Aby historia mogła się powtórzyć w tym roku, środkowy obrońca Tottenhamu Radu Dragusin będzie musiał zaprezentować się w defensywie na najwyższym poziomie. Z przodu, napastnik George Puscas powinien dołożyć kolejne do swoich jedenastu międzynarodowych bramek, a Razvan Marin i Dennis Man muszą zapewniać asysty. Bez wielkich międzynarodowych gwiazd, "Trójkolorowi" mogą mimo wszystko być jedną z niespodzianek mistrzostw Europy.
Gruzja
Tymczasem Gruzini mają gwiazdę par excellence, choć wszystko zależy od występu "Kvaradony". Naprawdę nazywa się Chwicza Kwaracchelia, ale na przydomek w Napoli zasłużył nie tylko chęcią ominięcia trudnego do wymówienia nazwiska przez Włochów. Skrzydłowy SSC Napoli był jednym z absolutnie kluczowych graczy w wygranym przez drużynę z południa Włoch mistrzostwie w zeszłym sezonie i 23-latek z Tbilisi odcisnął swoje piętno także w Lidze Mistrzów.
W kwalifikacjach do mistrzostw Europy zajęli dopiero czwarte miejsce, ale zapewnili sobie bilet do baraży poprzez Ligę Narodów. W barażach najpierw wyeliminowali Luksemburg, który rozegrał świetne kwalifikacje, a w finale udało im się awansować do turnieju w rzutach karnych przeciwko Grecji.
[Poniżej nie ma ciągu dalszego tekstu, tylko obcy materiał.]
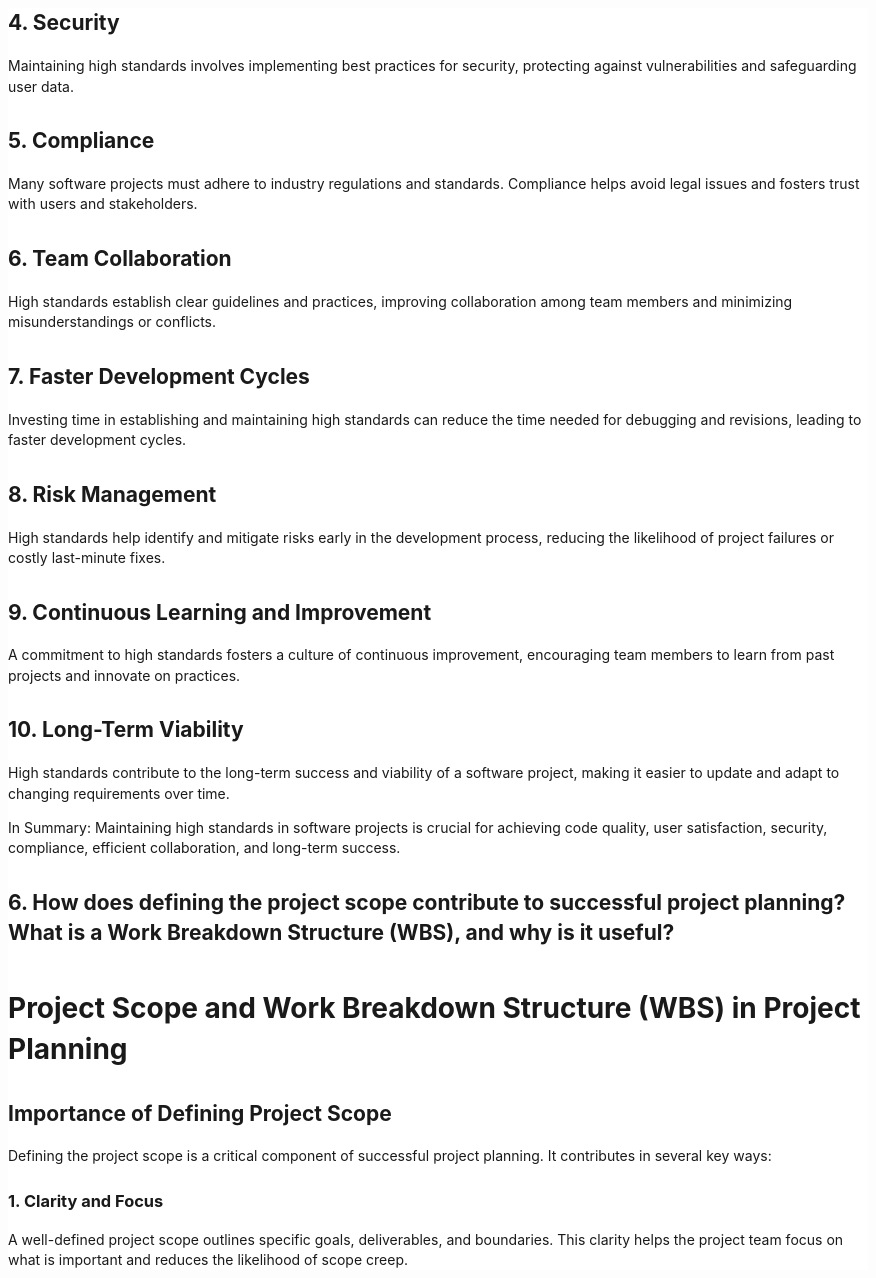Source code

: ## 4. Security
Maintaining high standards involves implementing best practices for security, protecting against vulnerabilities and safeguarding user data.

## 5. Compliance
Many software projects must adhere to industry regulations and standards. Compliance helps avoid legal issues and fosters trust with users and stakeholders.

## 6. Team Collaboration
High standards establish clear guidelines and practices, improving collaboration among team members and minimizing misunderstandings or conflicts.

## 7. Faster Development Cycles
Investing time in establishing and maintaining high standards can reduce the time needed for debugging and revisions, leading to faster development cycles.

## 8. Risk Management
High standards help identify and mitigate risks early in the development process, reducing the likelihood of project failures or costly last-minute fixes.

## 9. Continuous Learning and Improvement
A commitment to high standards fosters a culture of continuous improvement, encouraging team members to learn from past projects and innovate on practices.

## 10. Long-Term Viability
High standards contribute to the long-term success and viability of a software project, making it easier to update and adapt to changing requirements over time.

In Summary: Maintaining high standards in software projects is crucial for achieving code quality, user satisfaction, security, compliance, efficient collaboration, and long-term success.


## 6. How does defining the project scope contribute to successful project planning? What is a Work Breakdown Structure (WBS), and why is it useful?
# Project Scope and Work Breakdown Structure (WBS) in Project Planning

## Importance of Defining Project Scope

Defining the project scope is a critical component of successful project planning. It contributes in several key ways:

### 1. Clarity and Focus
A well-defined project scope outlines specific goals, deliverables, and boundaries. This clarity helps the project team focus on what is important and reduces the likelihood of scope creep.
Radości po ostatnim rzucie karnym nie było końca, ponieważ kraj zakwalifikował się do dużego turnieju po raz pierwszy w 15. próbie.
Duża część tego sukcesu jest również zasługą trenera, który jest dobrze znany w Niemczech. Były zawodnik Bayernu Willy Sagnol zmienił tradycyjnie defensywnie nastawiony i zorientowany na destrukcję zespół w proaktywną, nastawioną na atak drużynę, która szuka swojej szansy w każdym meczu. Ponieważ potencjał w przypadku słabszej formy gruzińskiego Maradony jest ograniczony, awans w grupie z Portugalią, Czechami i Turcją byłby niczym innym jak sensacją.